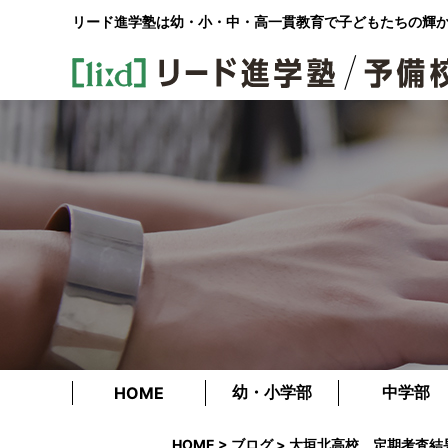
リード進学塾は幼・小・中・高一貫教育で
子どもたちの輝
幼・小学部
中学部
HOME
HOME
>
ブログ
> 大垣北高校 定期考査結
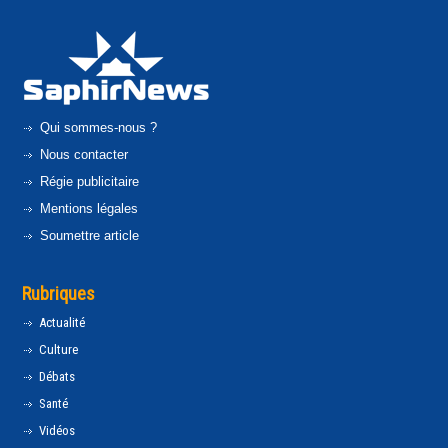
Qui sommes-nous ?
Nous contacter
Régie publicitaire
Mentions légales
Soumettre article
Rubriques
Actualité
Culture
Débats
Santé
Vidéos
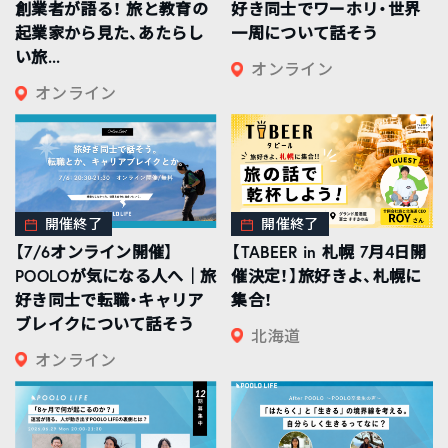
創業者が語る！ 旅と教育の
好き同士でワーホリ・世界
起業家から見た、あたらし
一周について話そう
い旅...
オンライン
オンライン
開催終了
開催終了
【7/6オンライン開催】
【TABEER in 札幌 7月4日開
POOLOが気になる人へ｜旅
催決定！】旅好きよ、札幌に
好き同士で転職・キャリア
集合！
ブレイクについて話そう
北海道
オンライン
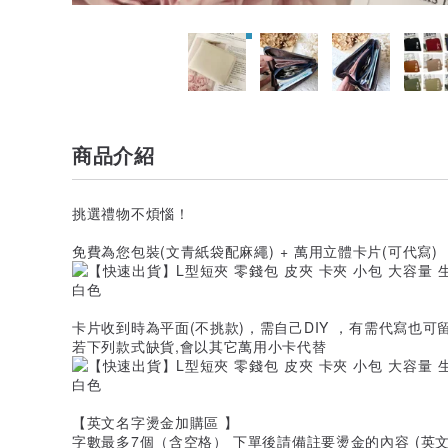
商品介紹
挑選禮物不煩惱！
免費為您包裝(文青紙袋配麻繩) + 萬用立體卡片(可代寫)
卡片收到時為平面(不挑款)，需自己DIY ，有需代寫也可
若下列款式缺貨,會以其它萬用小卡代替
【英文名字燙金加購區 】
字數最多7個（含空格） 下單後請備註要燙金的內容 (英文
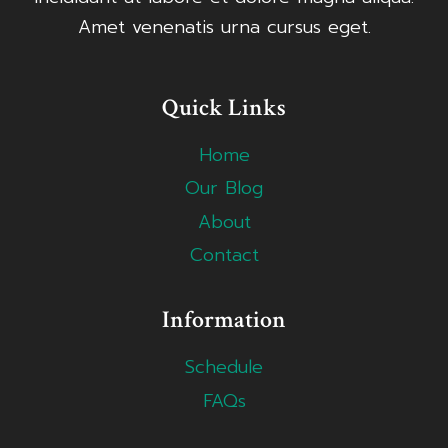
Amet venenatis urna cursus eget.
Quick Links
Home
Our Blog
About
Contact
Information
Schedule
FAQs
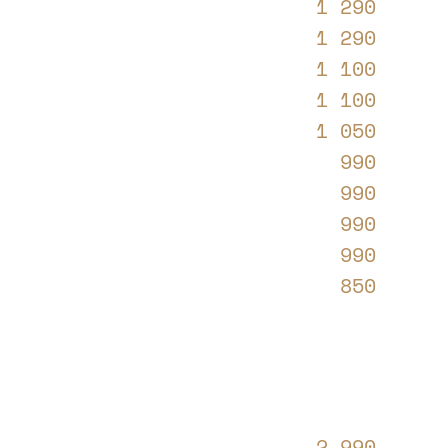
1 290
1 290
1 100
1 100
1 050
990
990
990
990
850
2 990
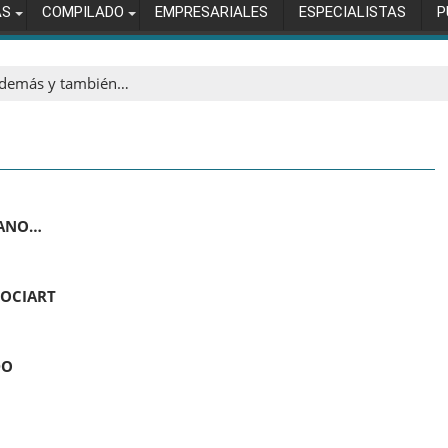
AS
COMPILADO
EMPRESARIALES
ESPECIALISTAS
P
demás y también…
ÉANO…
SOCIART
DO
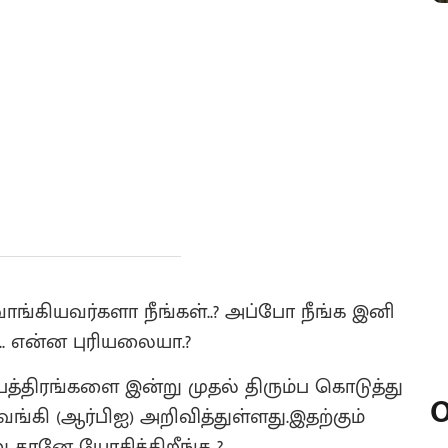
வாங்கியவர்களா நீங்கள்..? அப்போ நீங்க இனி
. என்ன புரியலையா.?
பத்திரங்களை இன்று முதல் திரும்ப கொடுத்து
O
்கி (ஆர்பிஐ) அறிவித்துள்ளது.இதற்கும்
று தானே யோசிக்கிறீங்க..?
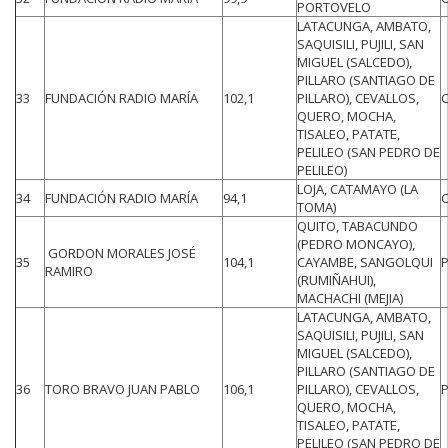
PORTOVELO
LATACUNGA, AMBATO,
SAQUISILI, PUJILI, SAN
MIGUEL (SALCEDO),
PILLARO (SANTIAGO DE
33
FUNDACIÓN RADIO MARÍA
102,1
PILLARO), CEVALLOS,
QUERO, MOCHA,
TISALEO, PATATE,
PELILEO (SAN PEDRO DE
PELILEO)
LOJA, CATAMAYO (LA
34
FUNDACIÓN RADIO MARÍA
94,1
TOMA)
QUITO, TABACUNDO
(PEDRO MONCAYO),
GORDON MORALES JOSÉ
35
104,1
CAYAMBE, SANGOLQUI
RAMIRO
(RUMIÑAHUI),
MACHACHI (MEJIA)
LATACUNGA, AMBATO,
SAQUISILI, PUJILI, SAN
MIGUEL (SALCEDO),
PILLARO (SANTIAGO DE
36
TORO BRAVO JUAN PABLO
106,1
PILLARO), CEVALLOS,
QUERO, MOCHA,
TISALEO, PATATE,
PELILEO (SAN PEDRO DE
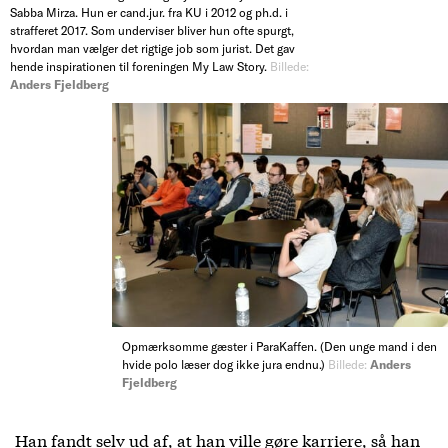
Sabba Mirza. Hun er cand.jur. fra KU i 2012 og ph.d. i
strafferet 2017. Som underviser bliver hun ofte spurgt,
hvordan man vælger det rigtige job som jurist. Det gav
hende inspirationen til foreningen My Law Story.
Billede:
Anders Fjeldberg
Opmærksomme gæster i ParaKaffen. (Den unge mand i den
hvide polo læser dog ikke jura endnu.)
Billede:
Anders
Fjeldberg
Han fandt selv ud af, at han ville gøre karriere, så han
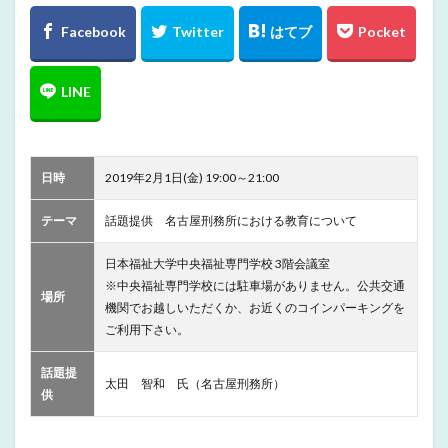
日時
2019年2月1日(金) 19:00～21:00
テーマ
話題提供 名古屋刑務所における教育について
日本福祉大学中央福祉専門学校 3階会議室
※中央福祉専門学校には駐車場がありません。公共交通
場所
機関でお越しいただくか、お近くのコインパーキングを
ご利用下さい。
話題提
太田 智和 氏（名古屋刑務所）
供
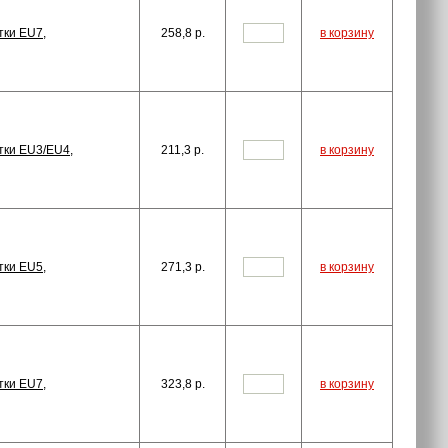
тки EU7,
258,8
p.
в корзину
тки EU3/EU4,
211,3
p.
в корзину
тки EU5,
271,3
p.
в корзину
тки EU7,
323,8
p.
в корзину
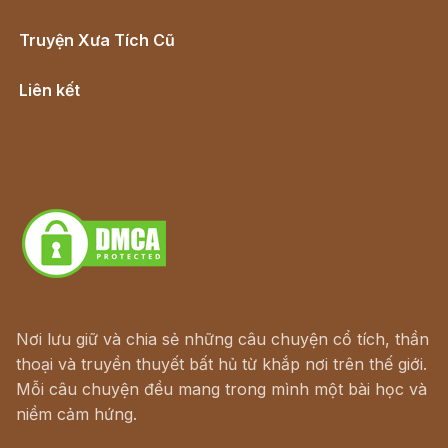
Truyện Xưa Tích Cũ
Cổ tích Việt Nam
Liên kết
Lịch vạn niên
Hà Nội cũ - Món ngon Hà Nội
Truyện kiếm hiệp - Ngôn tình
Download - Tải Miễn Phí
Nơi lưu giữ và chia sẻ những câu chuyện cổ tích, thần
thoại và truyền thuyết bất hủ từ khắp nơi trên thế giới.
Mỗi câu chuyện đều mang trong mình một bài học và
niềm cảm hứng.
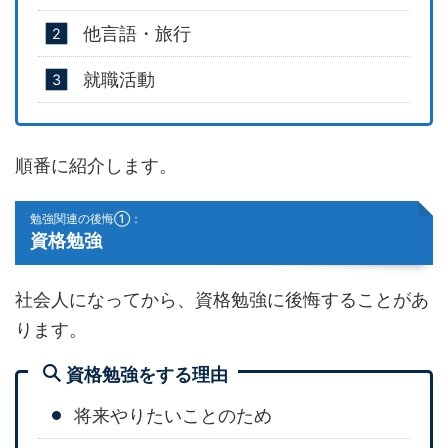
他言語・旅行
就職活動
順番に紹介します。
勉強関連の後悔①：
資格勉強
社会人になってから、資格勉強に後悔することがあ
ります。
資格勉強をする理由
将来やりたいことのため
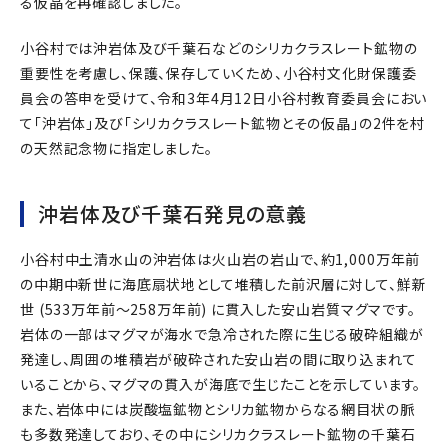
る仮晶を再確認しました。
小谷村では沖岩体及び千葉石などのシリカクラスレート鉱物の
重要性を考慮し、保護、保存していくため、小谷村文化財保護委
員会の答申を受けて、令和3年4月12日小谷村教育委員会におい
て「沖岩体」及び「シリカクラスレート鉱物とその仮晶」の2件を村
の天然記念物に指定しました。
沖岩体及び千葉石発見の意義
小谷村中土清水山の沖岩体は火山岩の岩山で、約1,000万年前
の中期中新世に海底扇状地として堆積した前沢層に対して、鮮新
世 (533万年前～258万年前) に貫入した安山岩質マグマです。
岩体の一部はマグマが海水で急冷された際に生じる破砕組織が
発達し、周囲の堆積岩が破砕された安山岩の間に取り込まれて
いることから、マグマの貫入が海底で生じたことを示しています。
また、岩体中には炭酸塩鉱物とシリカ鉱物からなる網目状の脈
も多数発達しており、その中にシリカクラスレート鉱物の千葉石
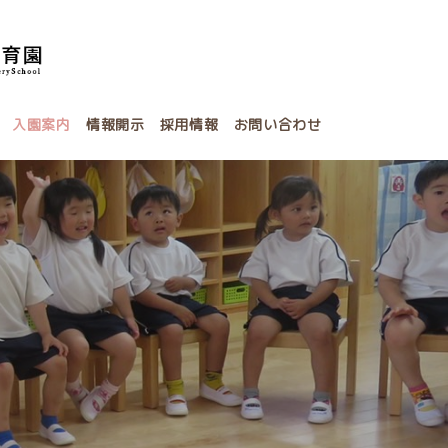
入園案内
情報開示
採用情報
お問い合わせ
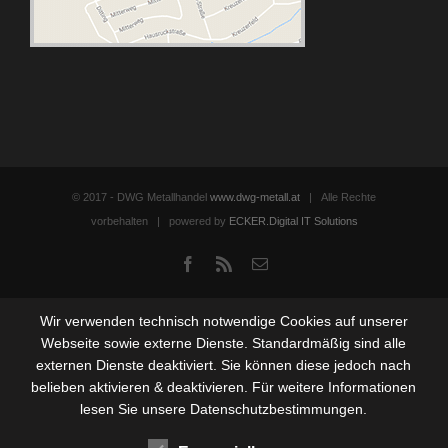
© 2017 - DWG Metallhandel
www.dwg-metall.at
| Alle Rechte
vorbehalten | powered by
ECKER.Digital IT Solutions
Facebook
Rss
Email
Wir verwenden technisch notwendige Cookies auf unserer
Webseite sowie externe Dienste. Standardmäßig sind alle
externen Dienste deaktiviert. Sie können diese jedoch nach
belieben aktivieren & deaktivieren. Für weitere Informationen
lesen Sie unsere Datenschutzbestimmungen.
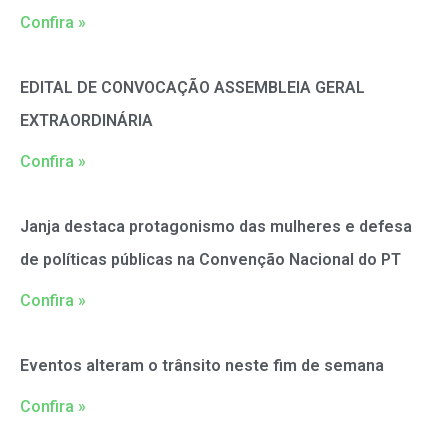
Confira »
EDITAL DE CONVOCAÇÃO ASSEMBLEIA GERAL
EXTRAORDINÁRIA
Confira »
Janja destaca protagonismo das mulheres e defesa
de políticas públicas na Convenção Nacional do PT
Confira »
Eventos alteram o trânsito neste fim de semana
Confira »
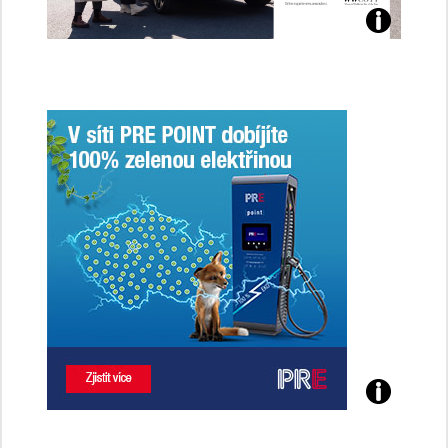
Jaké
jsme
ženy-
řidičky
Poznejte
všechny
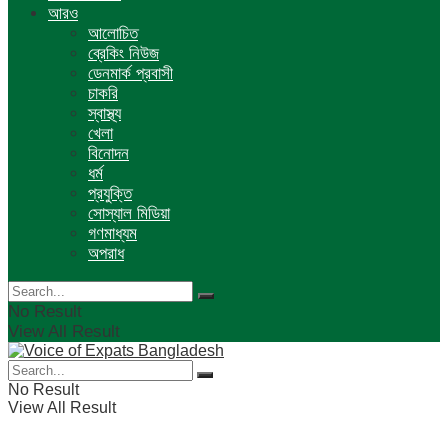
আরও
আলোচিত
ব্রেকিং নিউজ
ডেনমার্ক প্রবাসী
চাকরি
স্বাস্থ্য
খেলা
বিনোদন
ধর্ম
প্রযুক্তি
সোস্যাল মিডিয়া
গণমাধ্যম
অপরাধ
No Result
View All Result
No Result
View All Result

::::::::

### Exercise
Your copy of the entries should be exact and free of pictures.

### Response to this task
リード進学塾は幼・小・中・高一貫教育で
子どもたちの輝
幼・小学部
中学部
HOME
HOME
>
ブログ
> 大垣北高校 定期考査結
Qui sommes-nous ?
Nous contacter
Régie publicitaire
Mentions légales
Soumettre article
Rubriques
Actualité
Culture
Débats
Santé
Vidéos
創業者が語る！ 旅と教育の
好き同士でワーホリ・世界
起業家から見た、あたらし
一周について話そう
い旅...
オンライン
オンライン
開催終了
開催終了
【7/6オンライン開催】
【TABEER in 札幌 7月4日開
POOLOが気になる人へ｜旅
催決定！】旅好きよ、札幌に
好き同士で転職・キャリア
集合！
ブレイクについて話そう
北海道
オンライン
商品介紹
挑選禮物不煩惱！
免費為您包裝(文青紙袋配麻繩) + 萬用立體卡片(可代寫)
卡片收到時為平面(不挑款)，需自己DIY ，有需代寫也可
若下列款式缺貨,會以其它萬用小卡代替
【英文名字燙金加購區 】
字數最多7個（含空格） 下單後請備註要燙金的內容 (英文
Amet venenatis urna cursus eget.
Quick Links
Home
Our Blog
About
Contact
Information
Schedule
FAQs
1 290
1 290
1 100
1 100
1 050
990
990
990
990
850
2 990
AS
COMPILADO
EMPRESARIALES
ESPECIALISTAS
P
demás y también…
ÉANO…
SOCIART
DO
வாங்கியவர்களா நீங்கள்..? அப்போ நீங்க இனி
. என்ன புரியலையா.?
பத்திரங்களை இன்று முதல் திரும்ப கொடுத்து
O
்கி (ஆர்பிஐ) அறிவித்துள்ளது.இதற்கும்
று தானே யோசிக்கிறீங்க..?
PORTOVELO
LATACUNGA, AMBATO,
SAQUISILI, PUJILI, SAN
MIGUEL (SALCEDO),
PILLARO (SANTIAGO DE
33
FUNDACIÓN RADIO MARÍA
102,1
PILLARO), CEVALLOS,
QUERO, MOCHA,
TISALEO, PATATE,
PELILEO (SAN PEDRO DE
PELILEO)
LOJA, CATAMAYO (LA
34
FUNDACIÓN RADIO MARÍA
94,1
TOMA)
QUITO, TABACUNDO
(PEDRO MONCAYO),
GORDON MORALES JOSÉ
35
104,1
CAYAMBE, SANGOLQUI
RAMIRO
(RUMIÑAHUI),
MACHACHI (MEJIA)
LATACUNGA, AMBATO,
SAQUISILI, PUJILI, SAN
MIGUEL (SALCEDO),
PILLARO (SANTIAGO DE
36
TORO BRAVO JUAN PABLO
106,1
PILLARO), CEVALLOS,
QUERO, MOCHA,
TISALEO, PATATE,
PELILEO (SAN PEDRO DE
Sabba Mirza. Hun er cand.jur. fra KU i 2012 og ph.d. i
strafferet 2017. Som underviser bliver hun ofte spurgt,
hvordan man vælger det rigtige job som jurist. Det gav
hende inspirationen til foreningen My Law Story.
Billede:
Anders Fjeldberg
Opmærksomme gæster i ParaKaffen. (Den unge mand i den
hvide polo læser dog ikke jura endnu.)
Billede:
Anders
Fjeldberg
Han fandt selv ud af, at han ville gøre karriere, så han
日時
2019年2月1日(金) 19:00～21:00
テーマ
話題提供 名古屋刑務所における教育について
日本福祉大学中央福祉専門学校 3階会議室
※中央福祉専門学校には駐車場がありません。公共交通
場所
機関でお越しいただくか、お近くのコインパーキングを
ご利用下さい。
話題提
太田 智和 氏（名古屋刑務所）
供
тки EU7,
258,8
p.
в корзину
тки EU3/EU4,
211,3
p.
в корзину
тки EU5,
271,3
p.
в корзину
тки EU7,
323,8
p.
в корзину
Truyện Xưa Tích Cũ
Cổ tích Việt Nam
Liên kết
Lịch vạn niên
Hà Nội cũ - Món ngon Hà Nội
Truyện kiếm hiệp - Ngôn tình
Download - Tải Miễn Phí
Nơi lưu giữ và chia sẻ những câu chuyện cổ tích, thần
thoại và truyền thuyết bất hủ từ khắp nơi trên thế giới.
Mỗi câu chuyện đều mang trong mình một bài học và
niềm cảm hứng.
他言語・旅行
就職活動
順番に紹介します。
勉強関連の後悔①：
資格勉強
社会人になってから、資格勉強に後悔することがあ
ります。
資格勉強をする理由
将来やりたいことのため
る仮晶を再確認しました。
小谷村では沖岩体及び千葉石などのシリカクラスレート鉱物の
重要性を考慮し、保護、保存していくため、小谷村文化財保護委
員会の答申を受けて、令和3年4月12日小谷村教育委員会におい
て「沖岩体」及び「シリカクラスレート鉱物とその仮晶」の2件を村
の天然記念物に指定しました。
沖岩体及び千葉石発見の意義
小谷村中土清水山の沖岩体は火山岩の岩山で、約1,000万年前
の中期中新世に海底扇状地として堆積した前沢層に対して、鮮新
世 (533万年前～258万年前) に貫入した安山岩質マグマです。
岩体の一部はマグマが海水で急冷された際に生じる破砕組織が
発達し、周囲の堆積岩が破砕された安山岩の間に取り込まれて
いることから、マグマの貫入が海底で生じたことを示しています。
また、岩体中には炭酸塩鉱物とシリカ鉱物からなる網目状の脈
も多数発達しており、その中にシリカクラスレート鉱物の千葉石
入園案内
情報開示
採用情報
お問い合わせ
© 2017 - DWG Metallhandel
www.dwg-metall.at
| Alle Rechte
vorbehalten | powered by
ECKER.Digital IT Solutions
Facebook
Rss
Email
Wir verwenden technisch notwendige Cookies auf unserer
Webseite sowie externe Dienste. Standardmäßig sind alle
externen Dienste deaktiviert. Sie können diese jedoch nach
belieben aktivieren & deaktivieren. Für weitere Informationen
lesen Sie unsere Datenschutzbestimmungen.
Confira »
EDITAL DE CONVOCAÇÃO ASSEMBLEIA GERAL
EXTRAORDINÁRIA
Confira »
Janja destaca protagonismo das mulheres e defesa
de políticas públicas na Convenção Nacional do PT
Confira »
Eventos alteram o trânsito neste fim de semana
Confira »
Jaké
jsme
ženy-
řidičky
Poznejte
všechny
আরও
আলোচিত
ব্রেকিং নিউজ
ডেনমার্ক প্রবাসী
চাকরি
স্বাস্থ্য
খেলা
বিনোদন
ধর্ম
প্রযুক্তি
সোস্যাল মিডিয়া
গণমাধ্যম
অপরাধ
No Result
View All Result
No Result
View All Result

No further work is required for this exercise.